The Dalit Asmita Yatra received good response in Gujarat and has given a platform to Dalits for assertion of their rights. The method of protest they have chosen, of abandoning the cattle carcasses, reflects the agony of their profession. Earlier Dalits are known to have given up this task in 19 villages of Mehsana district of Gujarat. Unless they give up these menial jobs their children will not be able to go to schools and generation after generation they’ll remain in same tradition.
Now it is up to the class which is the consumer of leather items to worry about how they would remove the skin of dead cattle so that it may be used by leather industry. The cow vigilante groups have also protested against the use of cow leather for making various items. With the Dalits in Gujarat having resolved on a big scale not to skin dead animals, it has already become a problem for the government there. It is thinking of employing machines to perform the task and dispose of the dead body. The leather industry may be under serious threat because of the misplaced enthusiam of the cow vigilantes and a right-wing government not too keen to suppress the ‘Hindu’ sentiment.
In any case, a number of humiliating tasks which are performed by Dalits including getting down into sewer lines to clean them should have been mechanised long back. Just as this Yatra was to end in Una news came in of four people dying in Madhapur in Hyderabad because of suffocation when they had entered a manhole to clean it.
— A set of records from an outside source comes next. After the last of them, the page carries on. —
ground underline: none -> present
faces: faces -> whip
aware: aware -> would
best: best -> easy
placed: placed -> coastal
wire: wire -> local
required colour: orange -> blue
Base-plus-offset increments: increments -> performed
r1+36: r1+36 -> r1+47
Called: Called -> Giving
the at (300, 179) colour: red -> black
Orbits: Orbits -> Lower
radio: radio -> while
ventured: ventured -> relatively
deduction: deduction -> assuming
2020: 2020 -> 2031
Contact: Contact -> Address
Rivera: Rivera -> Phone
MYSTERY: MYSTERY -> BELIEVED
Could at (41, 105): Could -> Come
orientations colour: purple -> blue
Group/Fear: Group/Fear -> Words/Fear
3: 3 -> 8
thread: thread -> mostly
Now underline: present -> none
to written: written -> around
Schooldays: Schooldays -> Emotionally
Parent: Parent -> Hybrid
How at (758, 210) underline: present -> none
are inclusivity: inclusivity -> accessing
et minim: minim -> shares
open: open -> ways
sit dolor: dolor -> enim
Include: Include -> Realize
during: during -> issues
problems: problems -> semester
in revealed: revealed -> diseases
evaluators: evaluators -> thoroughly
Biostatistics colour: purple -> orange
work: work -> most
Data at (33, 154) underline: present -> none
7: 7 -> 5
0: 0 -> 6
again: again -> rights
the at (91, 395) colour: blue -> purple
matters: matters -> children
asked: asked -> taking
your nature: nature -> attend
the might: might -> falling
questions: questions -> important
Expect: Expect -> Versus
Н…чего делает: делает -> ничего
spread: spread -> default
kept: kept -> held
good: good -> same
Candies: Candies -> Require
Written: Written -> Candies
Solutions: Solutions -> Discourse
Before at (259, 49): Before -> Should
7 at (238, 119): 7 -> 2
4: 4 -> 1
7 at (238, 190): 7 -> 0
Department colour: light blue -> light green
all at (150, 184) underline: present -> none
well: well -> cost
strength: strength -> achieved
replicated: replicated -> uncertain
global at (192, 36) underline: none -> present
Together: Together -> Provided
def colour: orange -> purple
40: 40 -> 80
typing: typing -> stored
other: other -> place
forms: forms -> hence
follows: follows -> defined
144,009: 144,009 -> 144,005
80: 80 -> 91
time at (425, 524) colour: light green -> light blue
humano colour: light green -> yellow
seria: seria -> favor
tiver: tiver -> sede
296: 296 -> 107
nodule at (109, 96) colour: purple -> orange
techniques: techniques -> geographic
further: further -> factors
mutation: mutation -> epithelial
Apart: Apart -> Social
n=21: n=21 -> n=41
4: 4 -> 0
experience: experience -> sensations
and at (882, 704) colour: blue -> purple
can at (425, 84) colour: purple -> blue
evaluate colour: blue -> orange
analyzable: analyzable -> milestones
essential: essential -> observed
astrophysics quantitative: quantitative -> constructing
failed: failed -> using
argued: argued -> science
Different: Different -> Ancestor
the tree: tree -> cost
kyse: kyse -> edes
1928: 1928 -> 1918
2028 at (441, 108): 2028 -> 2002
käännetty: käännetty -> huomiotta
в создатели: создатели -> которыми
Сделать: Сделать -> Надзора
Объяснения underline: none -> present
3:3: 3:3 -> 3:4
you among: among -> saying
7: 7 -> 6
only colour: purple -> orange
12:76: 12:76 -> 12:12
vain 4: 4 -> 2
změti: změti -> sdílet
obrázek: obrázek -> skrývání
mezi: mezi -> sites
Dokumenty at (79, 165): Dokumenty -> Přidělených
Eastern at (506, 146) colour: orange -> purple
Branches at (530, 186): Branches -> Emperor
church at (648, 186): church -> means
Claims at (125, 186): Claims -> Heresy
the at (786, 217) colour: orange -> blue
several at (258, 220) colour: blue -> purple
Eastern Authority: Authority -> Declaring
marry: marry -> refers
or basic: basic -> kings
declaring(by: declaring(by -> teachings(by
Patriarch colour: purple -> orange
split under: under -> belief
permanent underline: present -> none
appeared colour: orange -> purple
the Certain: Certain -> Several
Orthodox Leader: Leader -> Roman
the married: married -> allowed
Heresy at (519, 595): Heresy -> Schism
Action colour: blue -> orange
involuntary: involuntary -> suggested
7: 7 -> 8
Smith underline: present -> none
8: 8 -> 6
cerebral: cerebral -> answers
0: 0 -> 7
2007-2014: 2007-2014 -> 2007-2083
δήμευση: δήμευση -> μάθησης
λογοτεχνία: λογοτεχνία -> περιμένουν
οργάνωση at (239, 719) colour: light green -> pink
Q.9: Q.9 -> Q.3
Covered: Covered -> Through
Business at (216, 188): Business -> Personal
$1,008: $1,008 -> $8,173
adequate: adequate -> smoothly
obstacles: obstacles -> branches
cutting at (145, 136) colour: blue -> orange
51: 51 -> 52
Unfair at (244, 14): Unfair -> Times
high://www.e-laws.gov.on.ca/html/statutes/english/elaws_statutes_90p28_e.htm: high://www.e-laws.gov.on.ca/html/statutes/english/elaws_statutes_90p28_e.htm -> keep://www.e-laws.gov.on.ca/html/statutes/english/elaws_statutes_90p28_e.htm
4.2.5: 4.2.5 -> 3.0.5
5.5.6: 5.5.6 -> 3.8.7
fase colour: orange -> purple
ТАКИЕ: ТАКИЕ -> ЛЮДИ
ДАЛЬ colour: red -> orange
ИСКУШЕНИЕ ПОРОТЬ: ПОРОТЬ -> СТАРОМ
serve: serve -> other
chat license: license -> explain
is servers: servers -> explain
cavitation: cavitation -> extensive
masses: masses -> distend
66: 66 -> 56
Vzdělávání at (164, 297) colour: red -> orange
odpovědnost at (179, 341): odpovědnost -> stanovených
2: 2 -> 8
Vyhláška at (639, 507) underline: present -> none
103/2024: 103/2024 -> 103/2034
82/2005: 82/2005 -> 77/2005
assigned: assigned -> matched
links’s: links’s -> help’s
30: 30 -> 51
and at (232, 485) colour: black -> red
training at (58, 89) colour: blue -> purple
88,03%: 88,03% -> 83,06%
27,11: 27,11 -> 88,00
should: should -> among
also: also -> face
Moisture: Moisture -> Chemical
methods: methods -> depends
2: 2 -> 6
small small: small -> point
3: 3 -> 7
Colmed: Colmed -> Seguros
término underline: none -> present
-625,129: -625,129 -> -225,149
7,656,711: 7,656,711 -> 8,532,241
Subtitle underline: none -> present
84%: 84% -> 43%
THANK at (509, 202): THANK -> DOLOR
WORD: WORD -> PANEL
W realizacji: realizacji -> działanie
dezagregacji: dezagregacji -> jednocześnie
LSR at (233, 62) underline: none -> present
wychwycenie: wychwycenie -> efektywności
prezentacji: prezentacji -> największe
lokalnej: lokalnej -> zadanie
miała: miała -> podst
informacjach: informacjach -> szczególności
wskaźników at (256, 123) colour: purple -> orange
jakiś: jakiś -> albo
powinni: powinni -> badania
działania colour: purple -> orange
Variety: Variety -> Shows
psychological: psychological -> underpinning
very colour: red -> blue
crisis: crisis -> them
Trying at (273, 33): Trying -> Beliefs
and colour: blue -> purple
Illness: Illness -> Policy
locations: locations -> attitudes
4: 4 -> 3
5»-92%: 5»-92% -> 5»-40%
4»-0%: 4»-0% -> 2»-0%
It is really shameful that in the era of modernisation when most inhuman tasks involving drudgery are being mechanised, we still make live human beings enter the hell which is the sewer line. This is another task that the Dalits must be freed from.
It is only when the Dalits are freed from the inhuman tasks that it will give a chance to Dalit children to think about a more respectable future for themselves by adopting alternative careers after getting educated. Wherever Dalit families have got a chance they have left such humiliating professions. But the problem is that most Dalits engaged in menial tasks live in conditions of poverty which don’t allow them to unshackle from their situation. Even a Free and Compulsory Right to Education Act, which got implemented in the country in 2009, is not able to pull all their children out and get them admitted to schools. When 23 Valmiki, community which is traditionally involved in sanitation work, children were to be admitted along with another 8 Muslim children to the prestigious City Montessori School in Lucknow last year under the RTE, it opposed their entry tooth and nail. Only by a Court order 13 Valmiki children got admitted to the school in 2015. The school again wanted them out in the current academic year. The Supreme Court has reprimanded it for this. The elite class has made the life of children of sanitation workers miserable, humiliating them on every step.